The research project is already underway. A group led by Stuart Schreiber, a chemical biologist at the Broad Institute, screened some 80,000 small molecules for their ability to inhibit parasite growth and identified several promising leads. A group of structural biologists at the International Centre for Genetic Engineering and Biotechnology led by Amit Sharma is analyzing how the initial leads interact with their target enzyme. A detailed understanding of the molecular structure will inform efforts to optimize the compounds. Medicinal chemist Arnab Kumar Chatterjee leads a group at Calibr that is creating new molecules based on the promising leads but with improved potency, safety, bioavailability and other features. And Sibley’s lab at the School of Medicine is responsible for the biological testing, making sure the team stays focused on compounds that actually have the capacity to treat the cyst stage.

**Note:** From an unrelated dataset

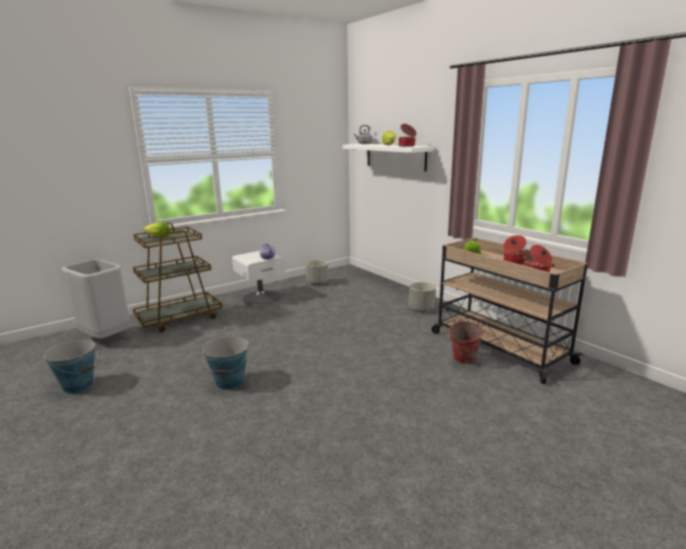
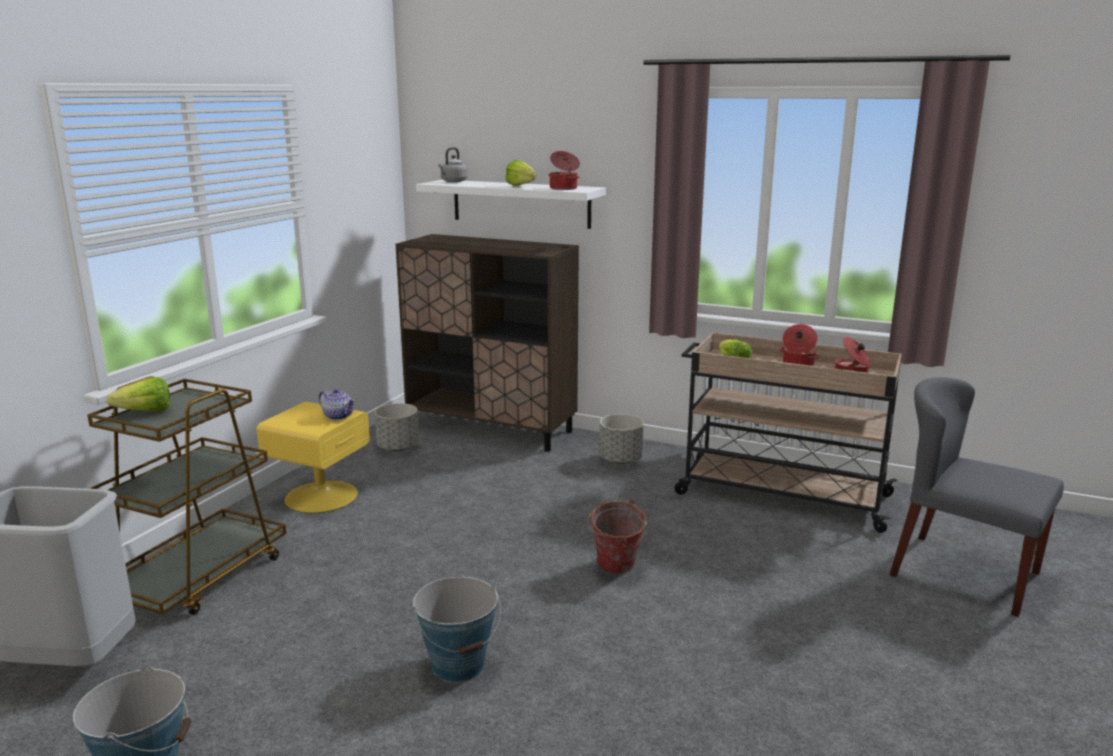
camera: 30 degrees left, 0 degrees up
white nightstand [232,251,285,304] -> yellow nightstand [256,402,370,513]
bucket [447,321,483,364] -> bucket moved to [587,499,647,574]
none -> brown cabinet [395,234,579,452]
none -> grey chair [890,377,1064,617]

“The compounds we’ve started working on may not ultimately lead to a drug that works,” Sibley said. “There are no guarantees in this kind of work. But I think what we can do is establish a path forward. We can identify appropriate targets, establish the potency, and define the safety profile that you’d need for an effective clinical candidate. Then, maybe more people will pick up on our leads and do the very difficult work that is necessary to get drug candidates evaluated in humans and get one of those candidates approved as a medicine, so people don’t have to suffer and die from this devastating illness.”